Comment ça on s’ennuie la première semaine sur le Tour ? Première étape et paf, plus d’une minute de retard pour Alberto Contador. Le triple vainqueur du Tour, qui n’avait déjà pas envie de venir, s’est fait siffler par le public jeudi et a été pris dans une chute massive lors de cette première étape près de l’arrivée. Il commencera demain une course à handicap sur Andy Schleck. Contador doit se demander dans quelle galère l’a mis son manager, Bjarne Riis. Quant à ce dernier, pointilleux comme il est, il doit enrager de voir son leader pris dans une cassure dans les dix derniers kilomètres.

L’avantage pour l’Espagnol, c’est qu’il ne prendra pas de sitôt le maillot jaune.

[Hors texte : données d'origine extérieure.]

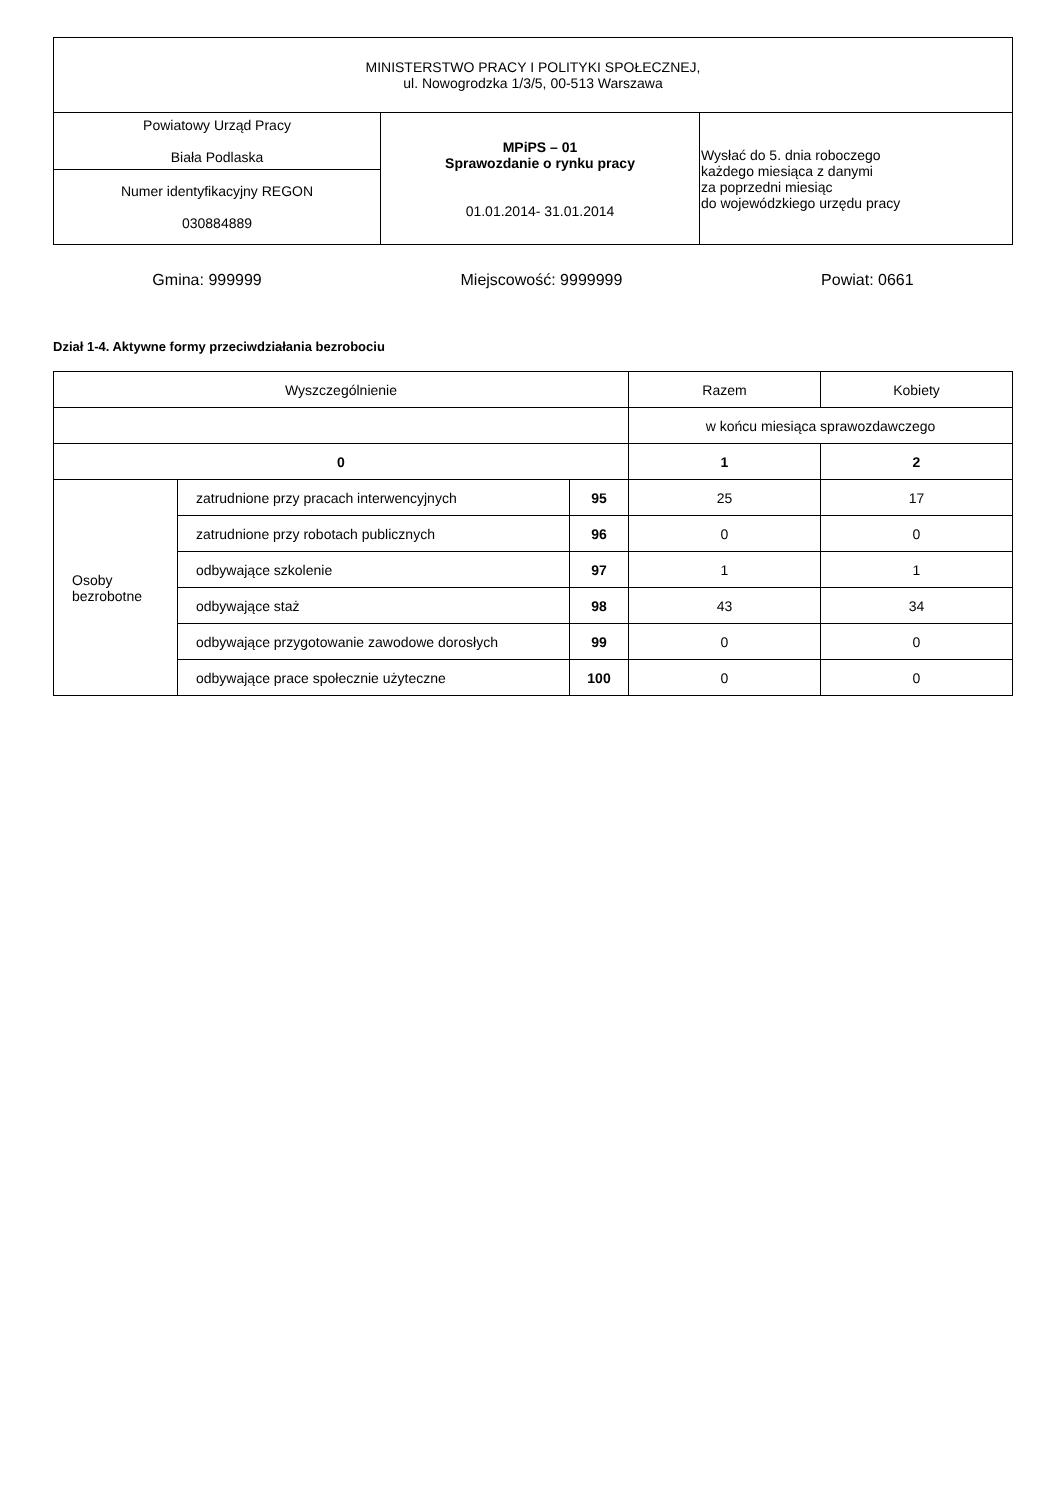| MINISTERSTWO PRACY I POLITYKI SPOŁECZNEJ, ul. Nowogrodzka 1/3/5, 00-513 Warszawa | | |
| Powiatowy Urząd Pracy Biała Podlaska | MPiPS – 01 Sprawozdanie o rynku pracy 01.01.2014- 31.01.2014 | Wysłać do 5. dnia roboczego każdego miesiąca z danymi za poprzedni miesiąc do wojewódzkiego urzędu pracy |
| Numer identyfikacyjny REGON 030884889 | | |
Gmina: 999999 Miejscowość: 9999999 Powiat: 0661
Dział 1-4. Aktywne formy przeciwdziałania bezrobociu
| Wyszczególnienie | | | Razem | Kobiety |
| --- | --- | --- | --- | --- |
| | | | w końcu miesiąca sprawozdawczego | |
| 0 | | | 1 | 2 |
| Osoby bezrobotne | zatrudnione przy pracach interwencyjnych | 95 | 25 | 17 |
| | zatrudnione przy robotach publicznych | 96 | 0 | 0 |
| | odbywające szkolenie | 97 | 1 | 1 |
| | odbywające staż | 98 | 43 | 34 |
| | odbywające przygotowanie zawodowe dorosłych | 99 | 0 | 0 |
| | odbywające prace społecznie użyteczne | 100 | 0 | 0 |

Il s’évitera ainsi les conférences de presse obligatoires et les affrontements stériles avec une partie des journalistes

Pour la victoire d’étape, Philippe Gilbert a fait, comme on s’y attendait, une démonstration. Le peloton étant une machine à soupçons, il ne doit pas être facile pour lui d’être tellement au-dessus du lot. On est aussi un peu perplexe de voir un coureur si dominateur se teindre les cheveux couleur argent, comme, jadis, Dario Frigo et Richard Virenque, deux symboles du dopage sur le Tour de France. Son conseiller en communication n’a pas dû être consulté.